On September 23rd, the U.S. Court of Appeals for the Second Circuit certified to the New York Court of Appeals three questions for clarification whose answer could become of major importance to New York child-welfare professionals and the families they work with. The responses to these questions and the ultimate decision in this case could have a significant impact on the way in which children can be removed from homes where one adult has domestically abused another.

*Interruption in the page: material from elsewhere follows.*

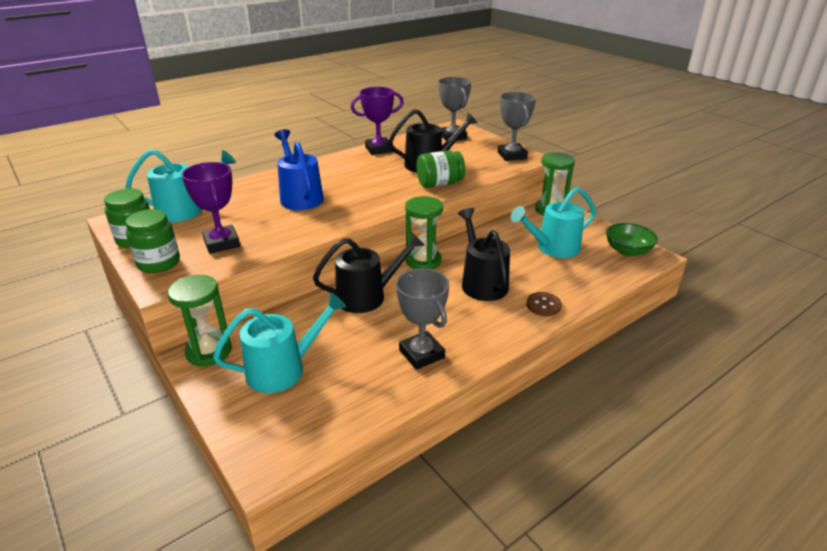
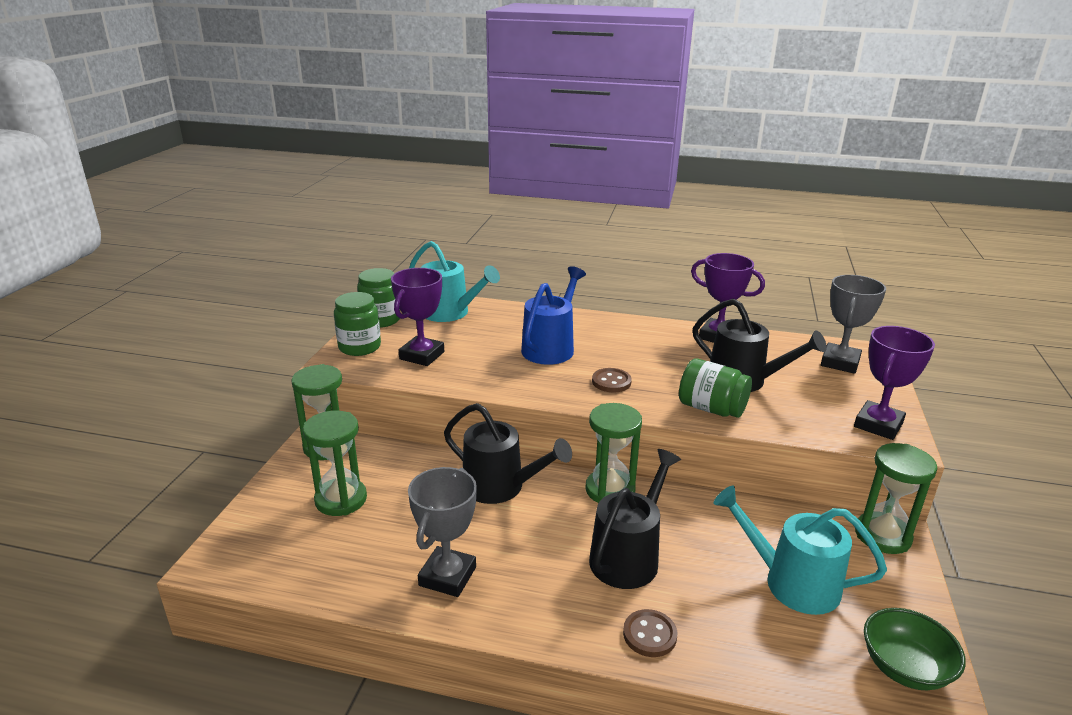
camera: 50 degrees right, 5 degrees down
(283, 369) = (341, 499): turquoise watering can -> green hourglass
(369, 196) = (611, 382): none -> brown button
(512, 156) = (878, 425): grey trophy -> purple trophy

In this interlocutory appeal in the case of Nicholson v. Scoppetta, N.Y.L.J. 9/23/03, DOI Pg. 26, the City of New York and its chief child-welfare administrator challenged the determination of the U.S. District Court for the Eastern District of New York (Weinstein, J.) that the manner in which they have chosen to carry out the task of protecting children against those who would harm them, intentionally or not, violates the U.S. Constitution. The District Court had found below that the city was at least inattentive to the custom or practice of its officers in removing children from the custody of a parent who had been battered by a spouse or paramour, based on the theory that the battered parent's failure to protect the child from witnessing the abuse was itself a form of child neglect. This practice, the District Court concluded, contravened protected substantive due process and procedural due process liberty interests of parents and children in staying together as a family. That court also held that the removals were unreasonable seizures, contrary to the safeguards of the Fourth Amendment.